### Exercise data
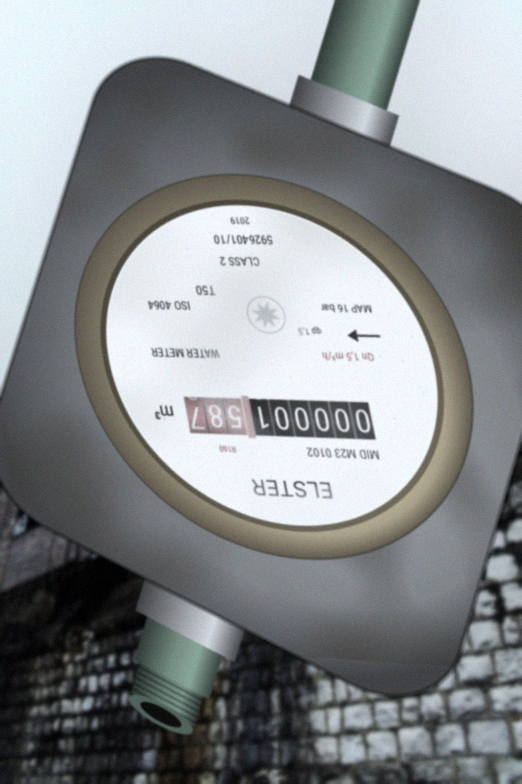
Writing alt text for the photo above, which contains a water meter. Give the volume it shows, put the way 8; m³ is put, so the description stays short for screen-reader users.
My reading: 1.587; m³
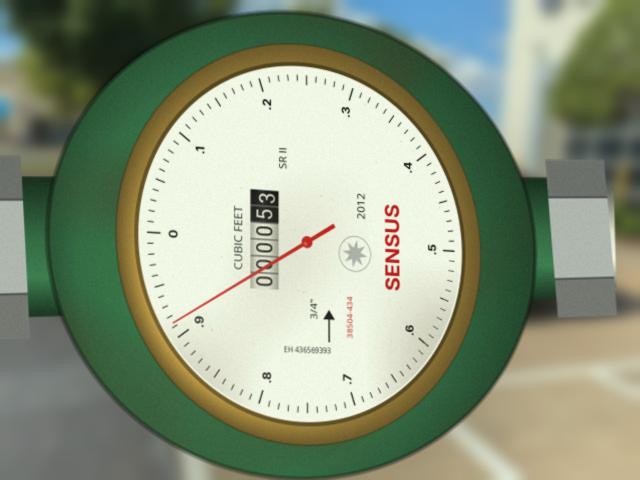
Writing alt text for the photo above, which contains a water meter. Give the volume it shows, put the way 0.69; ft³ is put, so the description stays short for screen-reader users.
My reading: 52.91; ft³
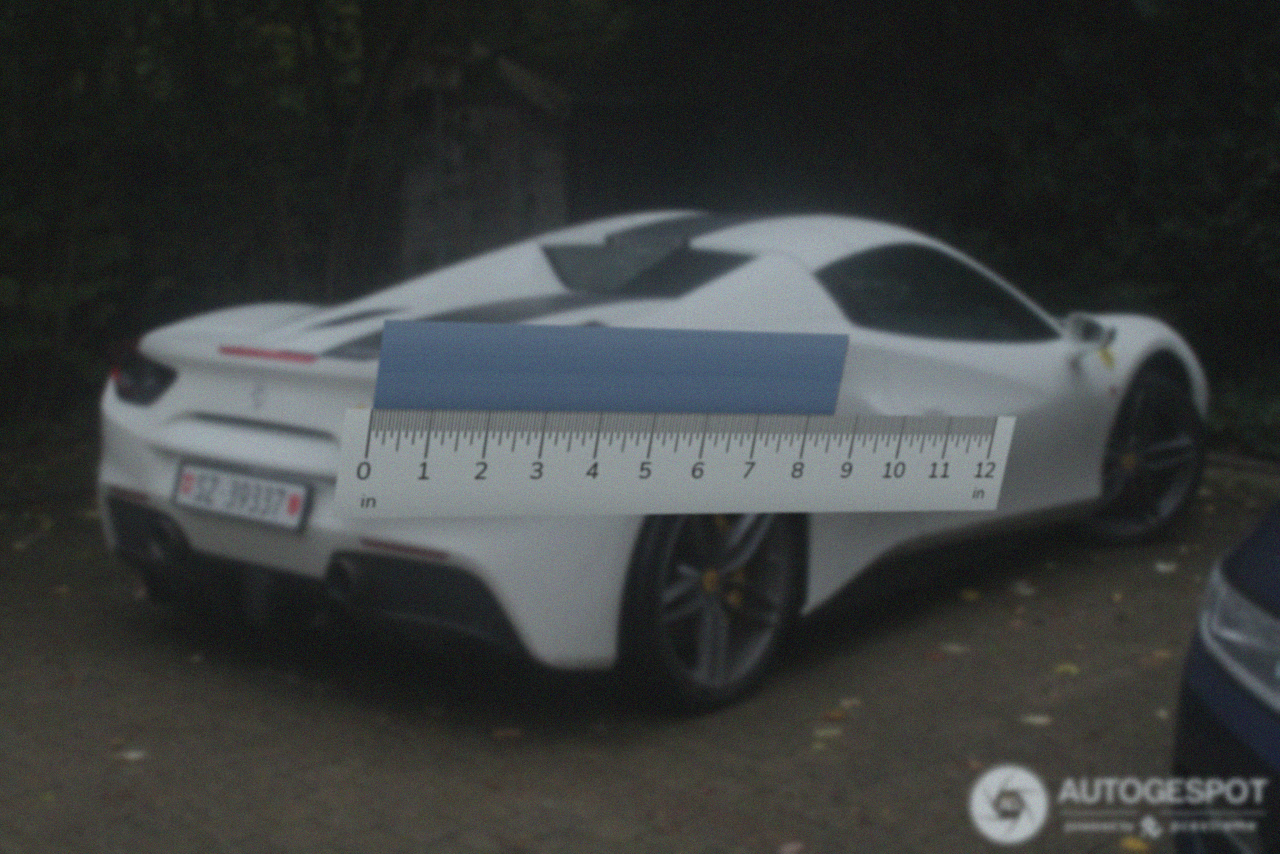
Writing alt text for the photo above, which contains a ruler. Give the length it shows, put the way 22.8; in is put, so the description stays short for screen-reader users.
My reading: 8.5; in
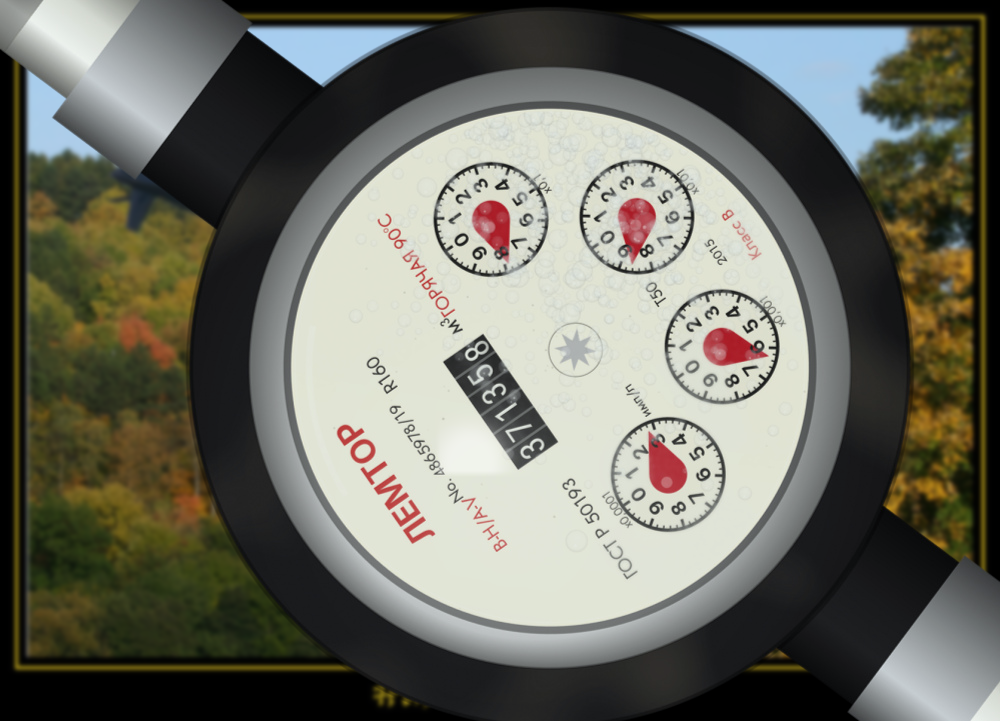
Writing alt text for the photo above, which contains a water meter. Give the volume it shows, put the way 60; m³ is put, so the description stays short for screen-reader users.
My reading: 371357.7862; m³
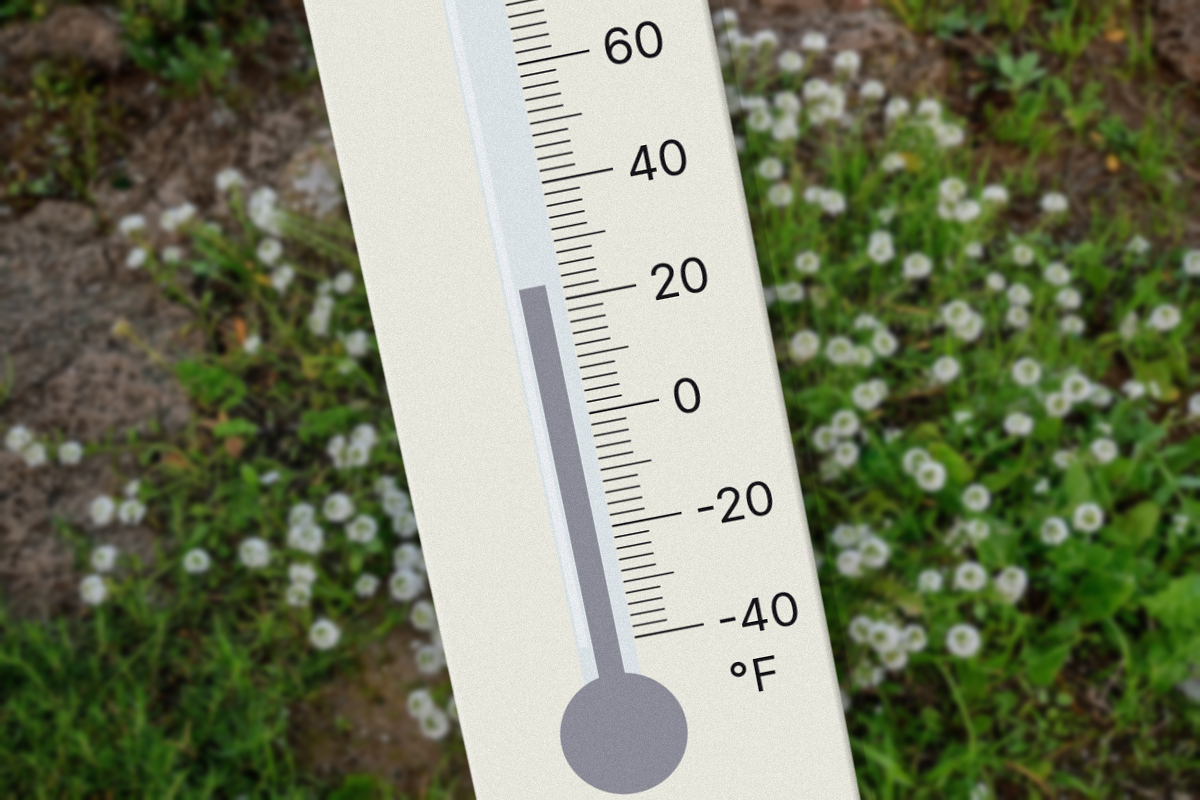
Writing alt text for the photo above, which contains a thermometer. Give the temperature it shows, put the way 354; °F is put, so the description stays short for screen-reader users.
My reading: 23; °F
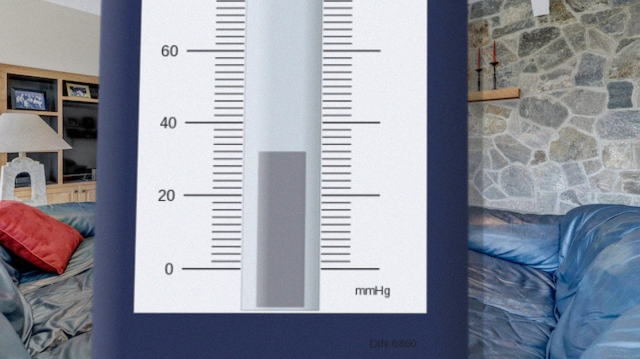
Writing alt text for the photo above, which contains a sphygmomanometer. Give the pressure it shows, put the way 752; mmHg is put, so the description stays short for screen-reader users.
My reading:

### Task details
Rewrite all of the records above so that "alt text" becomes "a caption" and nothing else changes. Leave the pictures out of your answer.

### Output
Writing a caption for the photo above, which contains a water meter. Give the volume it shows, put the way 8; m³ is put, so the description stays short for screen-reader users.
My reading: 1.587; m³
Writing a caption for the photo above, which contains a water meter. Give the volume it shows, put the way 0.69; ft³ is put, so the description stays short for screen-reader users.
My reading: 52.91; ft³
Writing a caption for the photo above, which contains a ruler. Give the length it shows, put the way 22.8; in is put, so the description stays short for screen-reader users.
My reading: 8.5; in
Writing a caption for the photo above, which contains a water meter. Give the volume it shows, put the way 60; m³ is put, so the description stays short for screen-reader users.
My reading: 371357.7862; m³
Writing a caption for the photo above, which contains a thermometer. Give the temperature it shows, put the way 354; °F is put, so the description stays short for screen-reader users.
My reading: 23; °F
Writing a caption for the photo above, which contains a sphygmomanometer. Give the pressure it shows, put the way 752; mmHg is put, so the description stays short for screen-reader users.
My reading:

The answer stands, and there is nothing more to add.